[Dataset records]
# # # # #
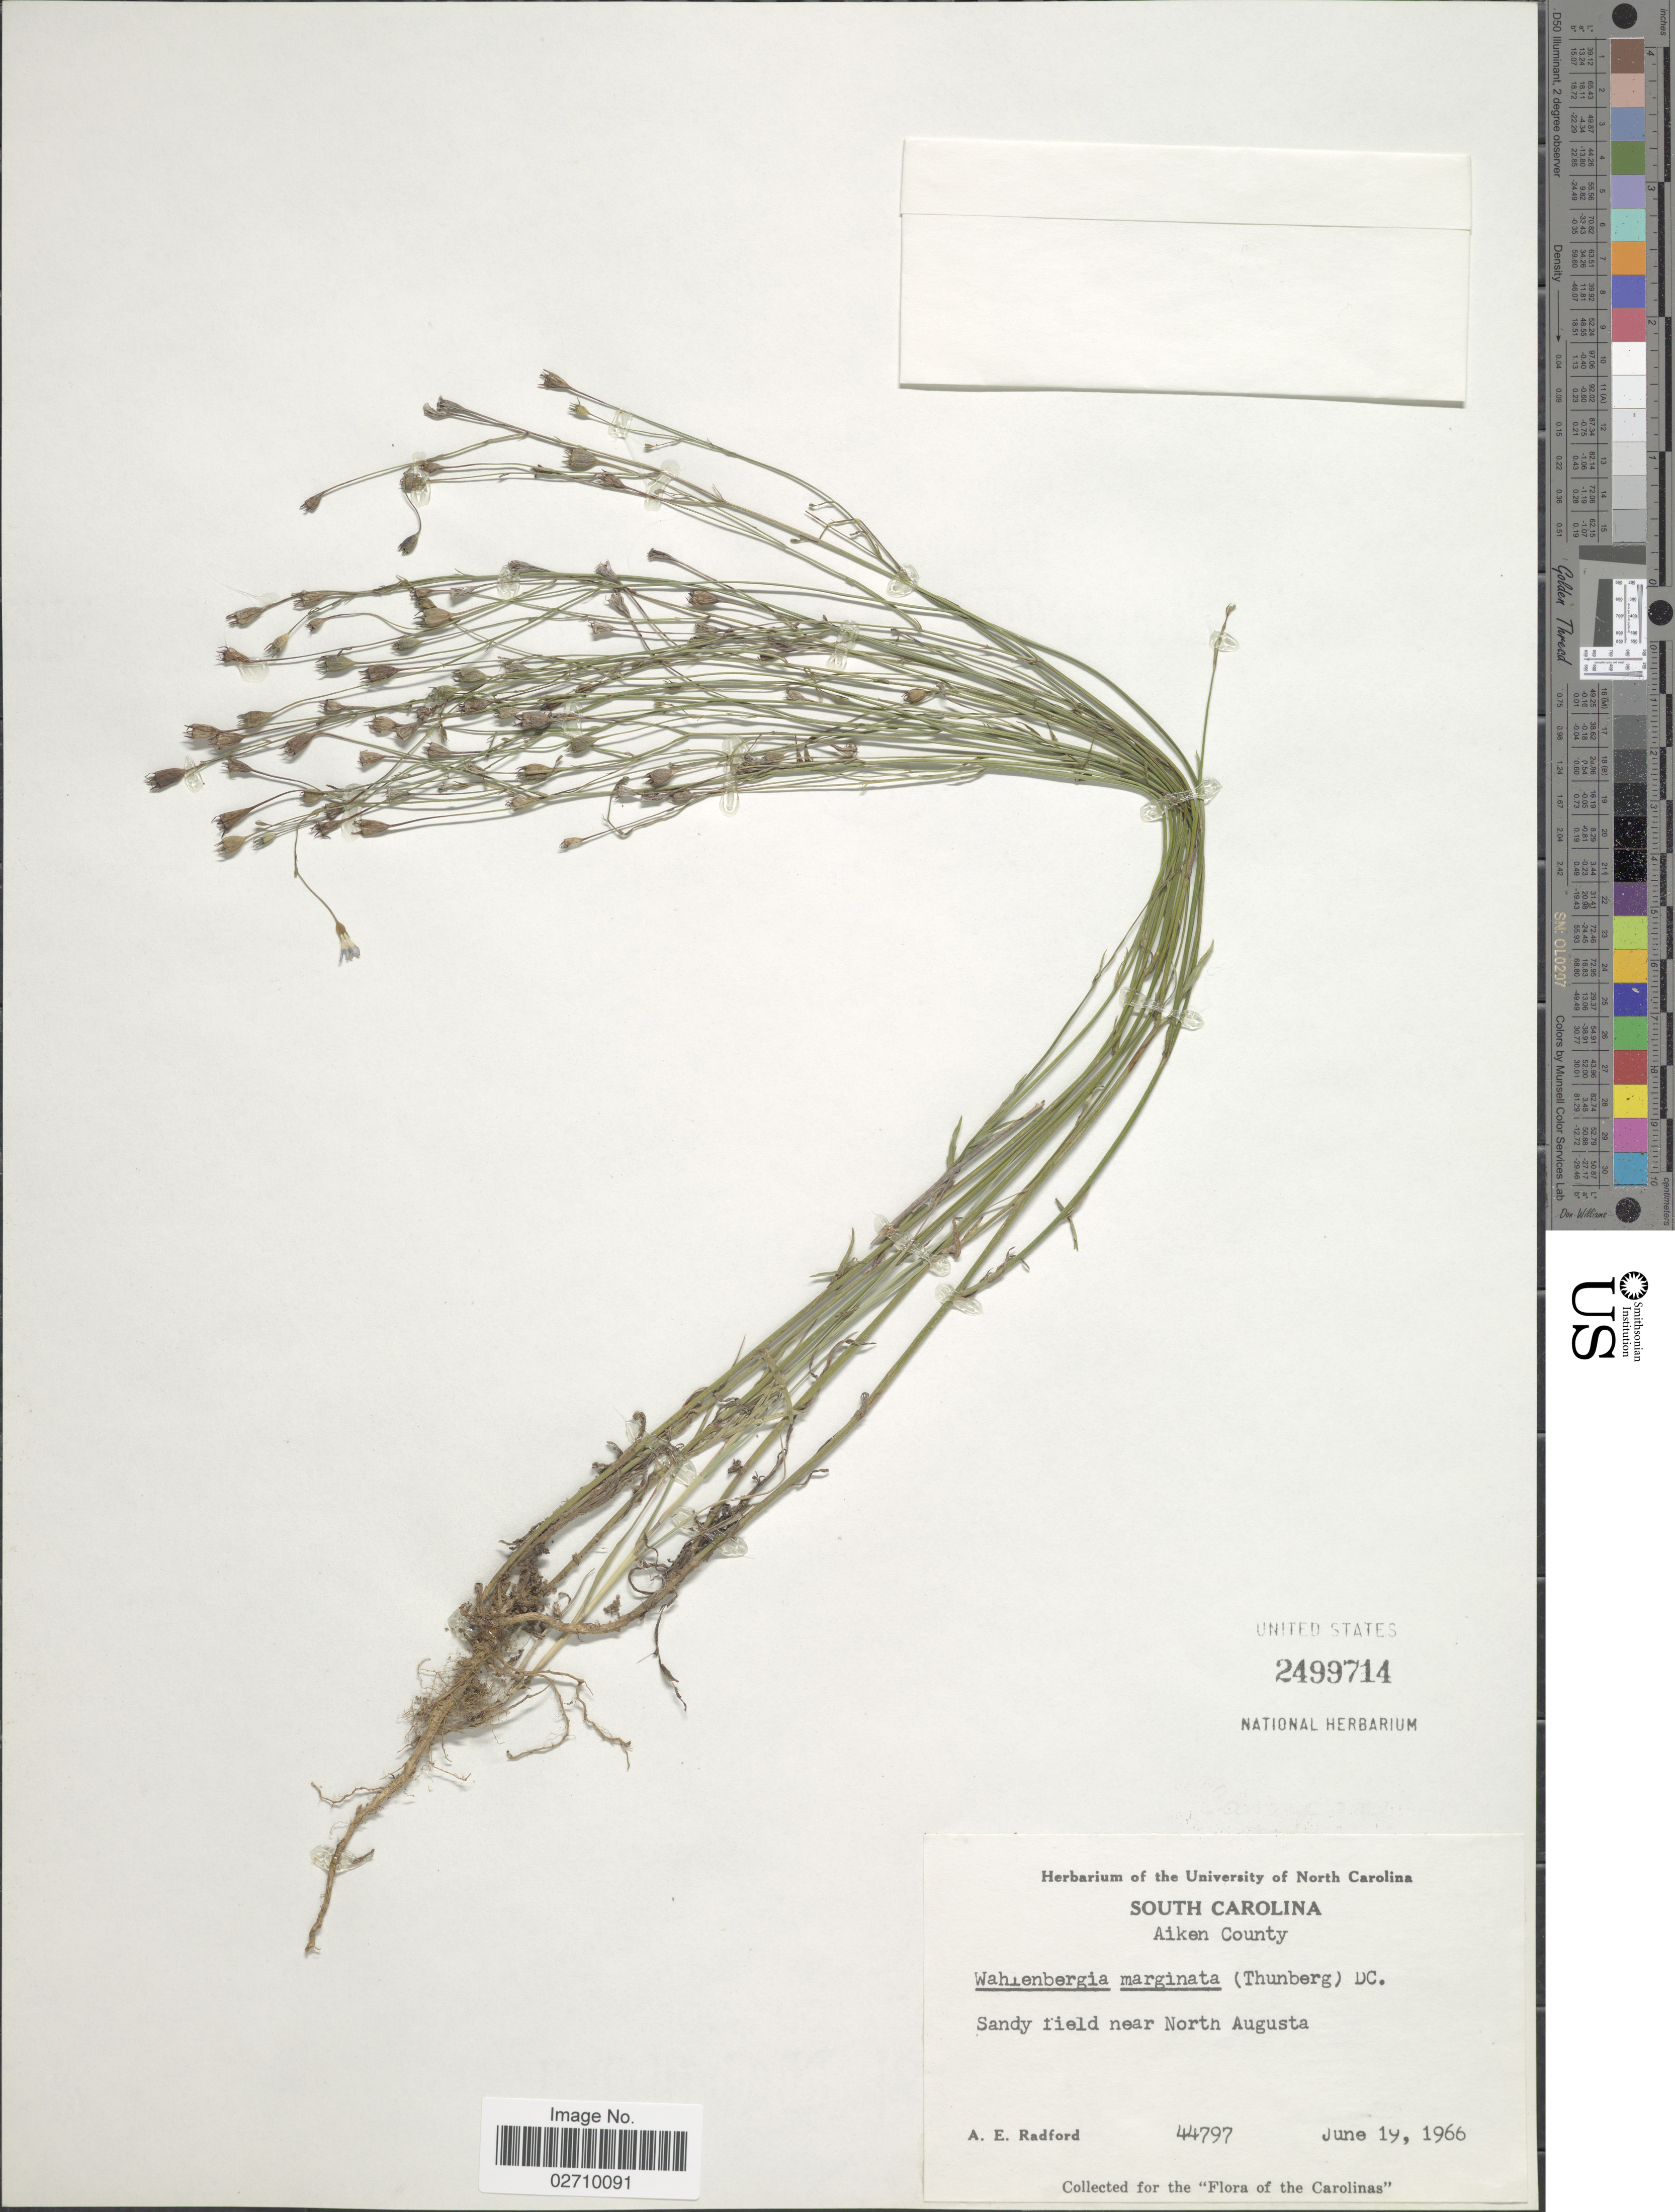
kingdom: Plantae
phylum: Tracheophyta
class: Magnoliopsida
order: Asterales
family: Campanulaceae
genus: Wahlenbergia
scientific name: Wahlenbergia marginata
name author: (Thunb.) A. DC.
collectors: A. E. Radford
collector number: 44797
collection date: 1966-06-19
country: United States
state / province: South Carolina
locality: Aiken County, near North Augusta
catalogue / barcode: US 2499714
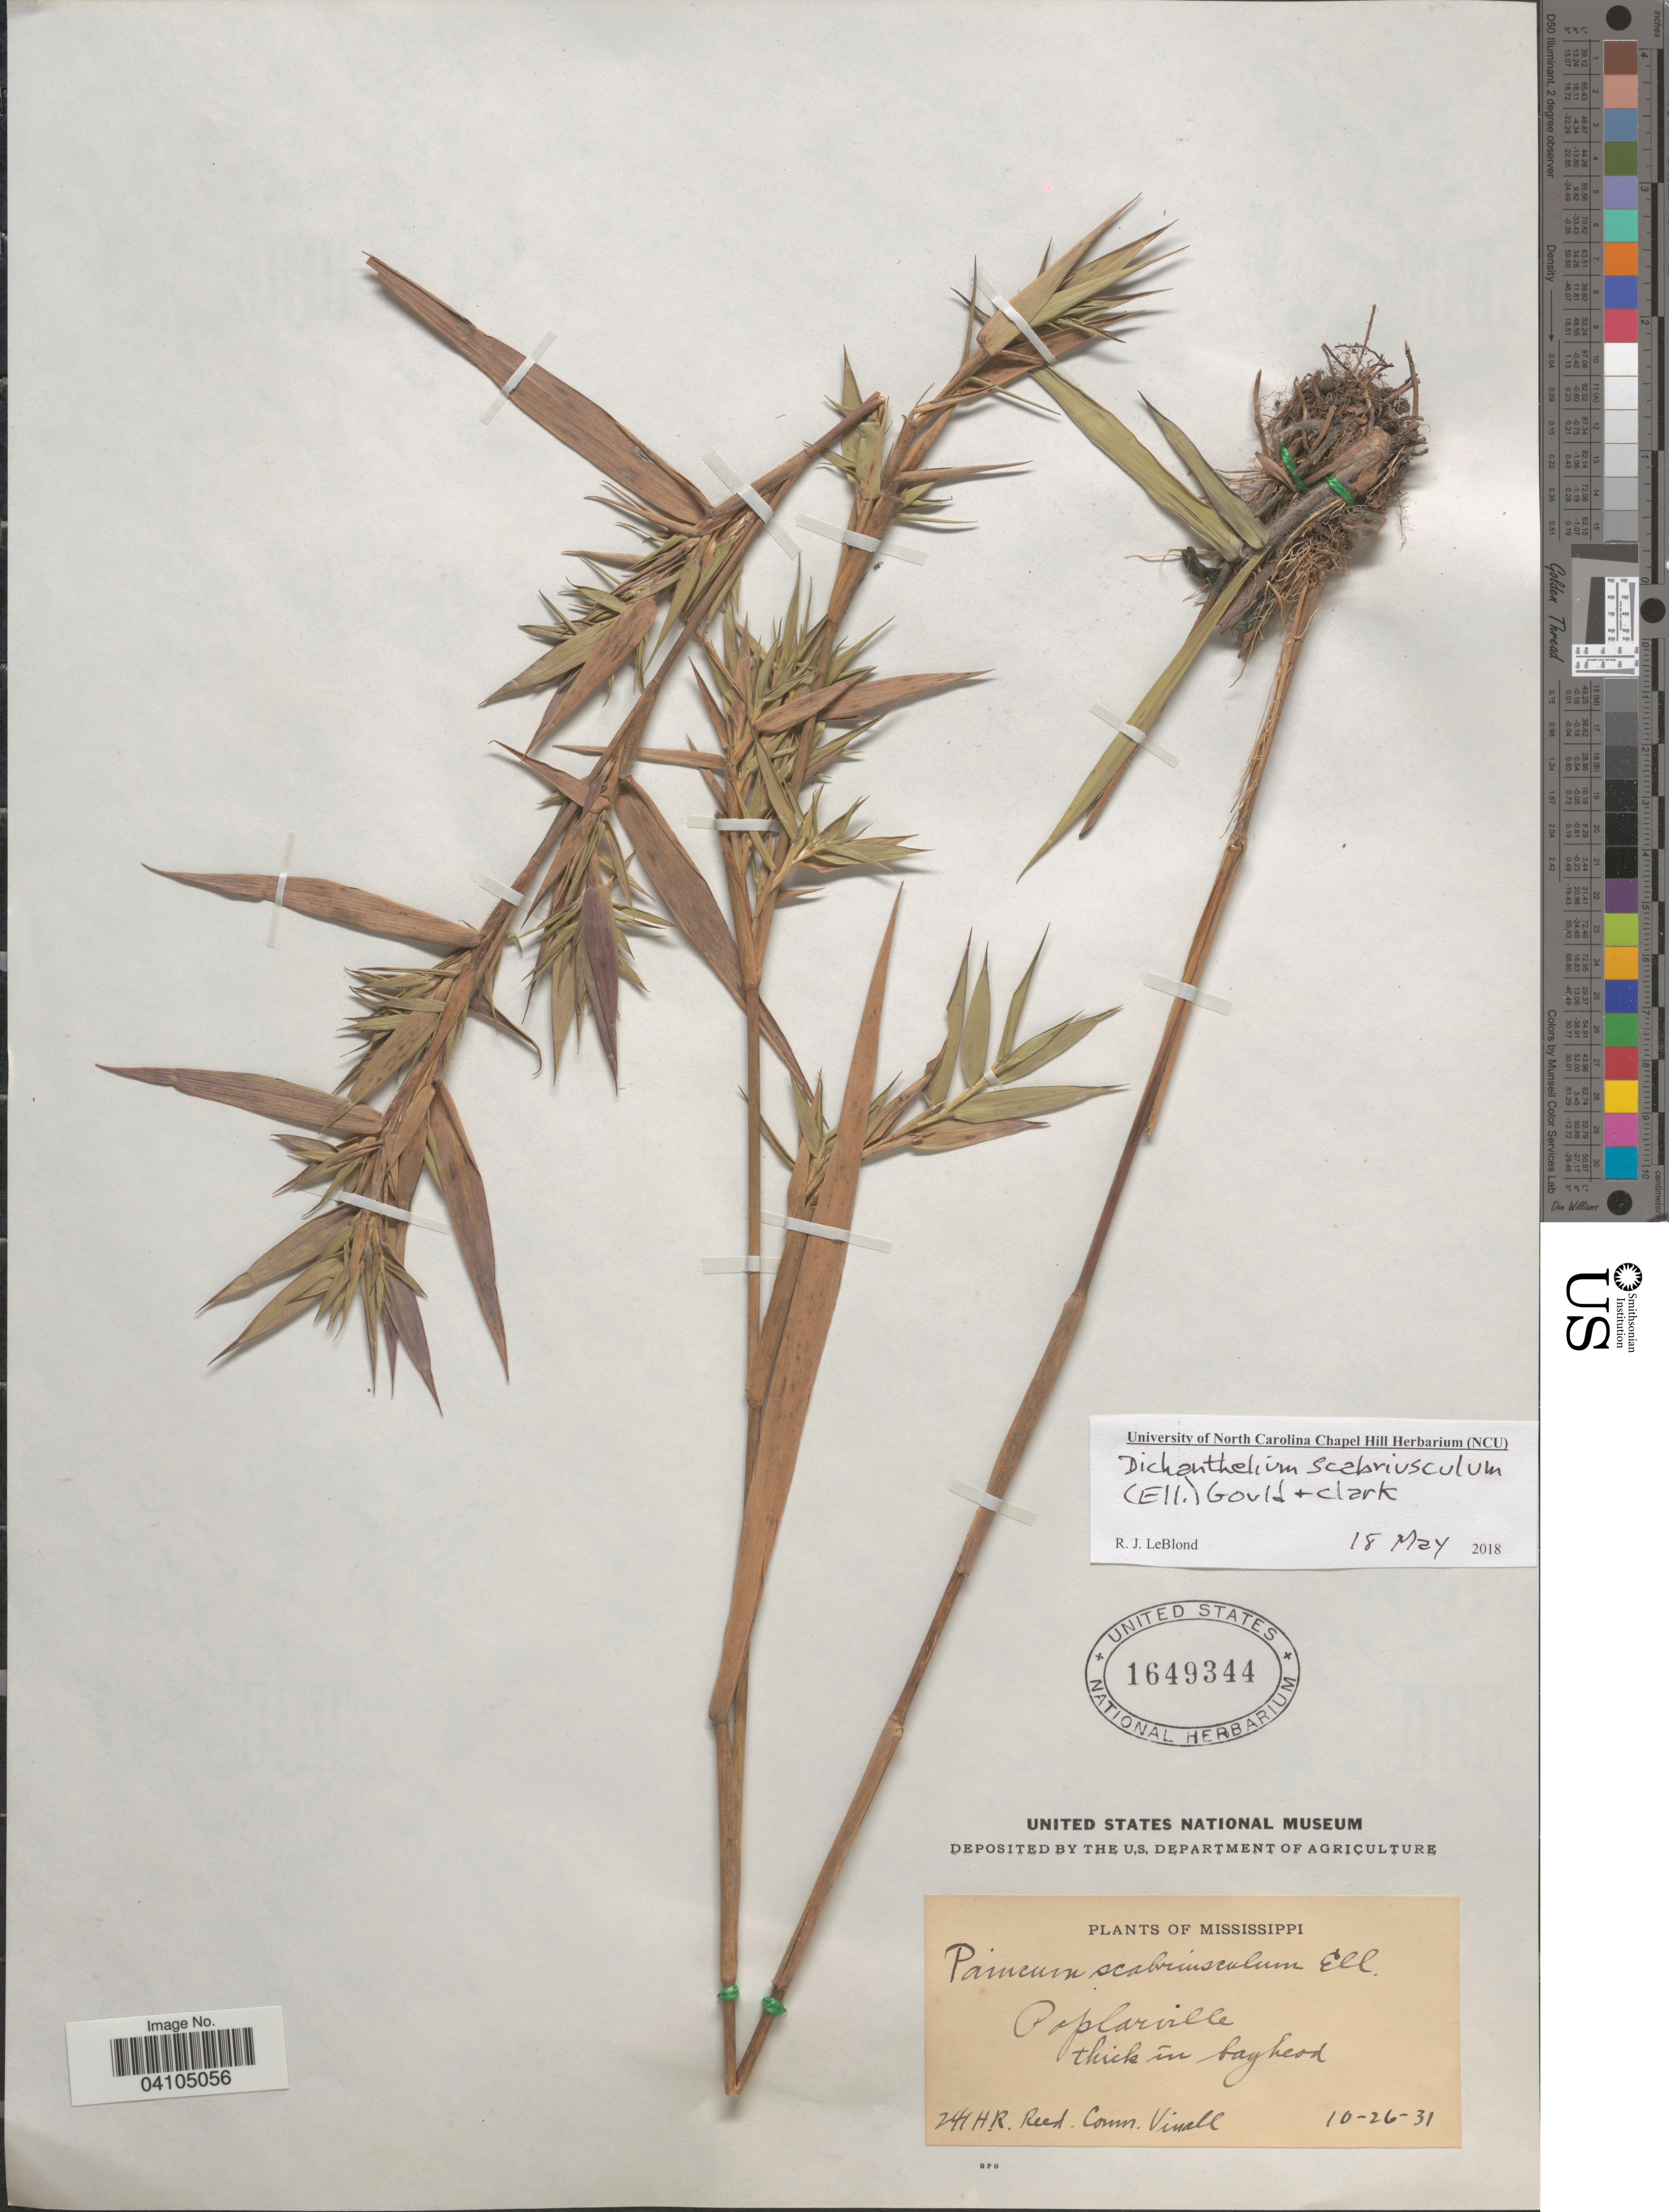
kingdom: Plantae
# # # # #
#### [Work to complete]
Can you write out the material again, substituting "location" for "locality" and changing nothing else, with the pictures left out?

#### [Result of this exercise]
kingdom: Plantae
phylum: Tracheophyta
class: Magnoliopsida
order: Asterales
family: Campanulaceae
genus: Wahlenbergia
scientific name: Wahlenbergia marginata
name author: (Thunb.) A. DC.
collectors: A. E. Radford
collector number: 44797
collection date: 1966-06-19
country: United States
state / province: South Carolina
location: Aiken County, near North Augusta
catalogue / barcode: US 2499714
kingdom: Plantae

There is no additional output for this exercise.